Hamel's message is ground in by the sort of opinion expressed this weekend
by the chief executive of Oracle, Larry Ellison, who is predicting that
even in the sector of the producers of the new means of production, which
have become indispensible to current competitive business practices, there
will be a contraction of what are currently 10 to 15 major companies who
produce personal computers to about five!
So on theoretical grounds which are being vindicated in front of our very
eyes over the coming year or two, as the world settles into recessionary
stagnation, the technology sector will do little to bolster the average
rate of profit that is being squeezed in most other sectors.
Capitalism is ripe for socialism, on a global basis.

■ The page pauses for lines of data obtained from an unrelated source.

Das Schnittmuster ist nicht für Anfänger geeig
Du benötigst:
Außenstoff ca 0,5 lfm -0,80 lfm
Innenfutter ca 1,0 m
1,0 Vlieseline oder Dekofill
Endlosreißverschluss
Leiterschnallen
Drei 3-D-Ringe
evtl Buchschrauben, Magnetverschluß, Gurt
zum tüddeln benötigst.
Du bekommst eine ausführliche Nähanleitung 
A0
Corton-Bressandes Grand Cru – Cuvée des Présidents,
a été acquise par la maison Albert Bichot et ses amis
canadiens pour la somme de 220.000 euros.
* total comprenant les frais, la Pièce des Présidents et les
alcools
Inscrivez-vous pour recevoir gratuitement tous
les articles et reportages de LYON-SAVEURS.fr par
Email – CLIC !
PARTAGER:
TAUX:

They must be helped to understand that they need us. They must be helped to
come quietly.
Chris Burford
__________________
From Business Week MARCH 26, 2001
Gary Hamel is chairman of the San Francisco office of Strategos, an
international strategy consulting firm, and author of Competing for the
Future, a former BusinessWeek management book-of-the-year award-winner.
Q: People are talking a lot about whether spending a lot of money on
information technology makes businesses more profitable. Many will even
contend that low returns mean that these investments aren't worthwhile or
won't continue to be made. Is that true? A: Look at electricity, the
original e. The people who made money were equipment providers like
General Electric. The people who will make money this time are, guess
what, the equipment providers.
The profits of companies that electrified their business processes
actually went down, over a period of 30 years. All the efficiency gains
they reaped by electrifying their businesses were passed on to consumers
in the form of lower prices and higher standards of living.
[Federal Reserve Chairman] Alan Greenspan and the average CEO should have
different views of e-business. For Greenspan, it means higher
productivity. For the average CEO, it means diminishing profits. It's
going to be the rare CEO who can go to shareholders and say, here's our
return from e-business (because their competitors will buy the same
technology and make the same changes). For the economy, the return on IT
investment is terrific. But for companies, how do you put a value on just
being able to stay in business? Because that's what it is about.